February 2012

Tackling Hunger In A Big Way

Angela S., a mother of two young children, wants to get people off welfare. “The key is to get people off welfare,” she says. “You don’t want this to keep being a repeated cycle. It seems like it’s a repeated cycle, and it gets worse.”

Angela is a witness to hunger and part of the Witnesses to Hunger research and advocacy project being led by Dr. Mariana Chilton, an Associate Professor in the School of Public Health. Witnesses to Hunger gives a voice to mothers who are raising children on a limited income in difficult situations. The women use digital cameras to photograph their experiences of hunger and poverty. Through their “photo voice,” the women inform government policymakers about the need for legislation that can end hunger and poverty.

“The deprivation of food and housing is much greater than we thought,” Dr.

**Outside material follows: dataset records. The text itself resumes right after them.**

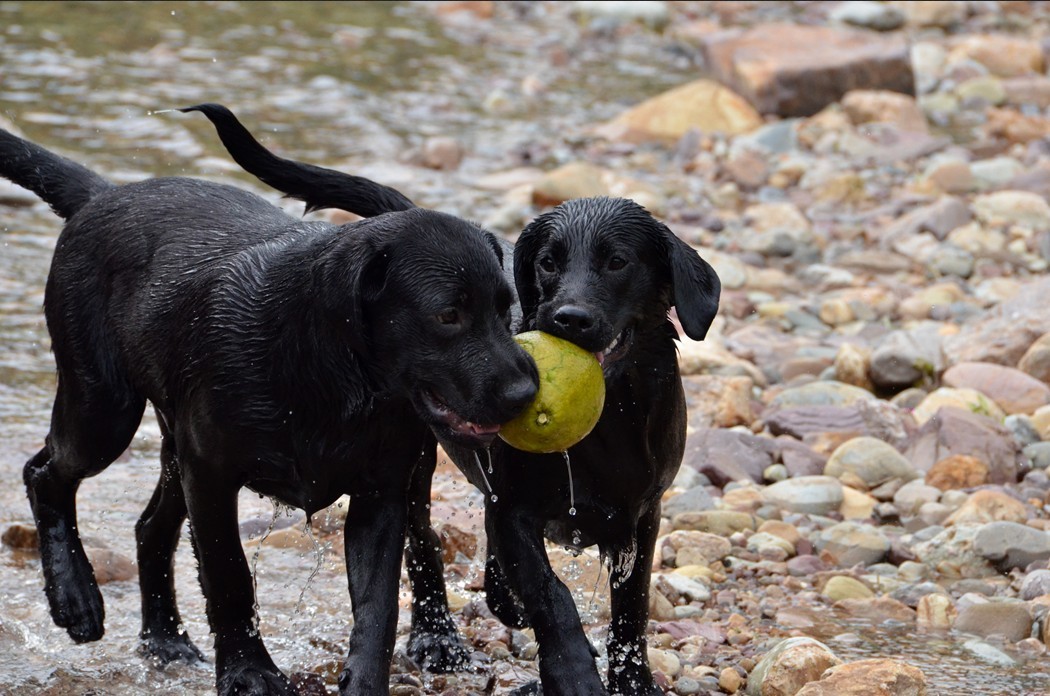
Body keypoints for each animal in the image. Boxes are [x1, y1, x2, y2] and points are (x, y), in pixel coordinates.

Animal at [0, 122, 537, 692]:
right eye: (448, 315)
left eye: (505, 308)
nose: (526, 392)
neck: (330, 377)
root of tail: (102, 195)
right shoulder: (210, 477)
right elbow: (229, 578)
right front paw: (249, 671)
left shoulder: (379, 495)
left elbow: (377, 608)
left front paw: (364, 681)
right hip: (104, 411)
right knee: (44, 473)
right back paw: (75, 598)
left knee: (152, 528)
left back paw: (167, 640)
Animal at [191, 100, 722, 692]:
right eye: (548, 262)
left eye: (617, 262)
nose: (567, 319)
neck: (609, 424)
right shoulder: (515, 511)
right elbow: (552, 596)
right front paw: (573, 671)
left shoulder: (642, 516)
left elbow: (631, 610)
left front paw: (633, 681)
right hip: (416, 465)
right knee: (427, 543)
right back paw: (440, 634)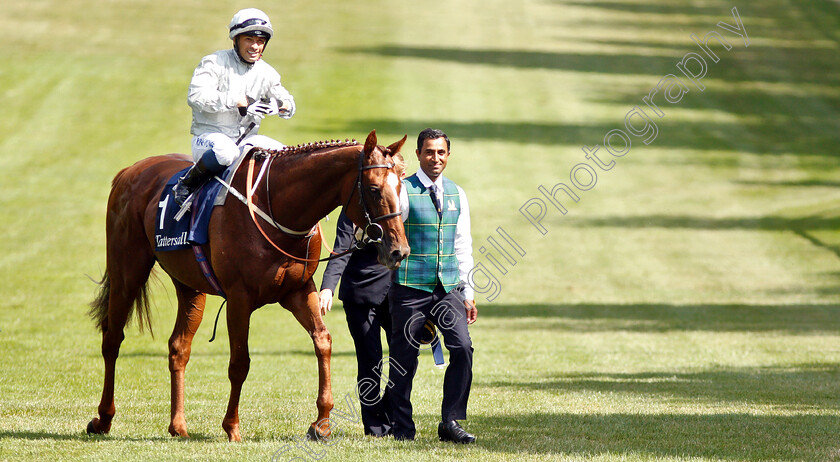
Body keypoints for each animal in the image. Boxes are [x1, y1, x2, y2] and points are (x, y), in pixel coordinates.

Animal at [86, 129, 410, 440]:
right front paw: (231, 426)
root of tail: (130, 171)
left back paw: (178, 425)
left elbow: (323, 342)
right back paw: (103, 418)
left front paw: (321, 424)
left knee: (178, 347)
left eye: (401, 188)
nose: (399, 251)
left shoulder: (298, 290)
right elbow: (240, 362)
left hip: (190, 285)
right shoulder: (240, 298)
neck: (277, 207)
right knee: (112, 340)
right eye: (373, 189)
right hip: (127, 274)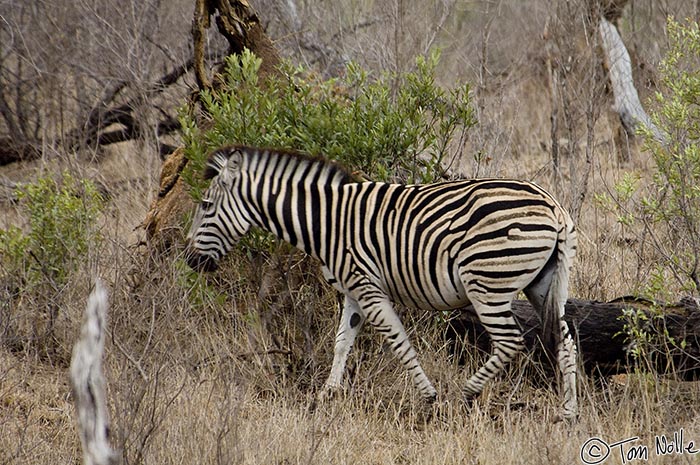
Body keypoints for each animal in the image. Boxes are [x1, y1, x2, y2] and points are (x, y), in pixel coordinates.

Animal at [186, 143, 580, 418]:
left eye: (205, 206)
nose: (190, 261)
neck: (326, 223)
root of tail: (552, 205)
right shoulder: (352, 294)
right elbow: (341, 343)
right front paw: (325, 395)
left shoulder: (368, 289)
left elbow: (400, 345)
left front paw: (430, 398)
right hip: (544, 284)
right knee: (566, 342)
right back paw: (568, 413)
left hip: (487, 284)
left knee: (510, 341)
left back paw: (465, 393)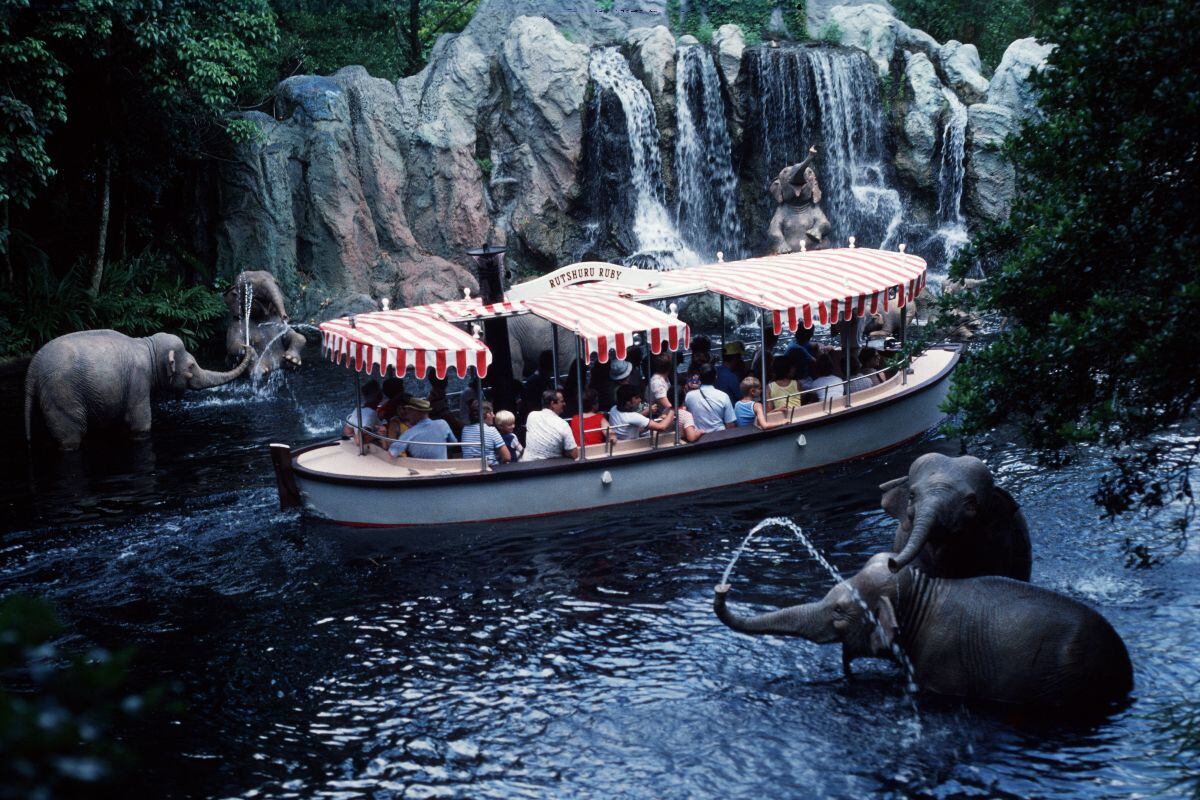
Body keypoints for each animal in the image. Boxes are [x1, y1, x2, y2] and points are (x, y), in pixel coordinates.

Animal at [23, 328, 254, 448]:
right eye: (191, 366)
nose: (245, 346)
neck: (147, 344)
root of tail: (32, 370)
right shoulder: (138, 379)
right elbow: (139, 422)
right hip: (62, 393)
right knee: (72, 433)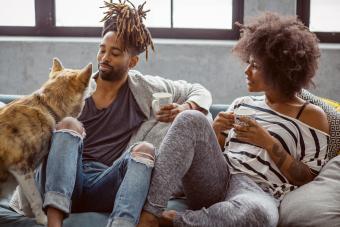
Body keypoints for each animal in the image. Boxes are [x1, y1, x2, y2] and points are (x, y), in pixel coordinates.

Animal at [0, 57, 91, 224]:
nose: (96, 77)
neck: (46, 106)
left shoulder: (24, 173)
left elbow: (26, 196)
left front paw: (31, 215)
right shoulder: (20, 167)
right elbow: (35, 197)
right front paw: (43, 219)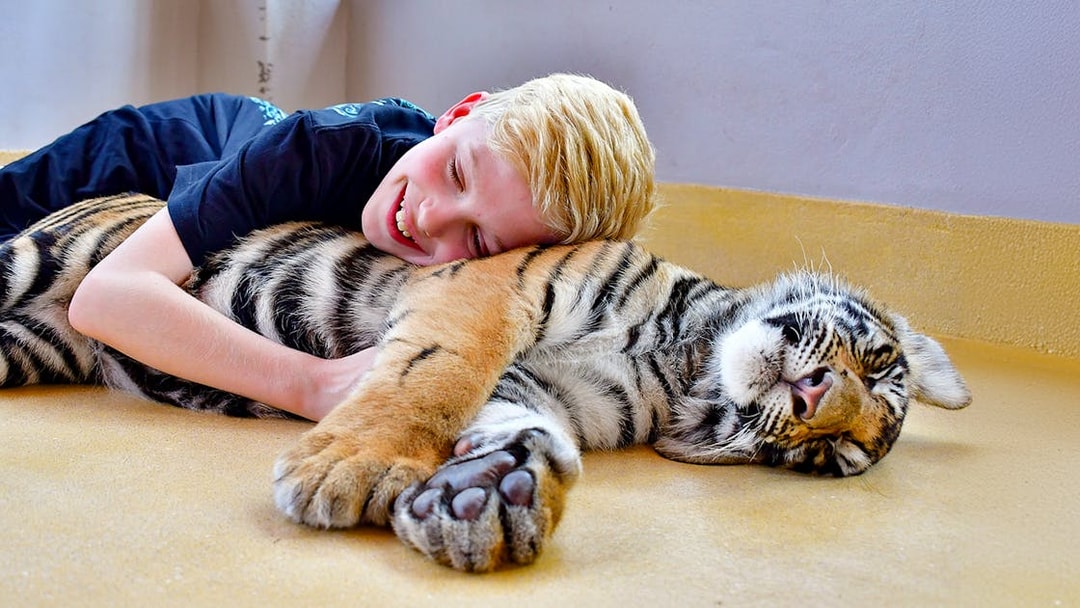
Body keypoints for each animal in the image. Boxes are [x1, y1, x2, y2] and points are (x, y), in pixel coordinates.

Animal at [0, 193, 971, 572]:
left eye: (827, 457)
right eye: (878, 366)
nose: (814, 403)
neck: (681, 360)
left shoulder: (554, 391)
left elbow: (516, 421)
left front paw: (492, 495)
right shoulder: (488, 292)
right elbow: (432, 376)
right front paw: (343, 471)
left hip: (28, 345)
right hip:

Chilton says. “It is more accepted in this country than anyone can fathom.”

Witnesses for Hunger started in Philadelphia in 2008 and has expanded to Boston and Baltimore. Dr. Chilton, a recognized expert on child hunger, launched the project. Witnesses for Hunger is part of the ongoing research of Drexel University’s Center for Hunger-Free Communities. The Center’s work is aimed at developing solutions to the challenges of hunger and economic insecurity. In addition to Witnesses for Hunger, the Center coordinates the Philadelphia site of Children’s Health Watch, a surveillance study that monitors the health of children under four.

Children’s Health Watch involves a network of researchers in Philadelphia, Boston, Baltimore, Little Rock and Memphis. They collect data on children during a critical developmental period when even mild-to-moderate under-nutrition can have long term negative consequences. In Philadelphia, more than 5,000 caregivers have been interviewed. The study, started in 1998, provides the largest dataset in the nation on food security and the development of young children living in poverty.

Children’s Health Watch has had a significant impact on the nation’s public policy helping demonstrate, for example, that “food stamps are a form of medicine and are keeping our children healthy”, Dr. Chilton says.

The Witnesses for Hunger stories are also playing an important role in telling a story that needs to be told. The photographic exhibits have been displayed in the Russell Senate Office Building and some of the mothers have testified before Congress, as has Dr. Chilton. The women talking about their photos is a form of public discussion of hunger and poverty, Dr. Chilton says.

“The women want people to walk in their shoes,” Dr. Chilton explains. “They feel judged by the world and very isolated. They want to be seen as human beings who have the same desires.”

Dr. Chilton is committed to participatory-led research such as Witnesses for Hunger. The project has been transformative. “You can’t do this research and walk away,” Dr. Chilton says. “We have to make sure we are helping people as much as we can as well as understanding their situation.”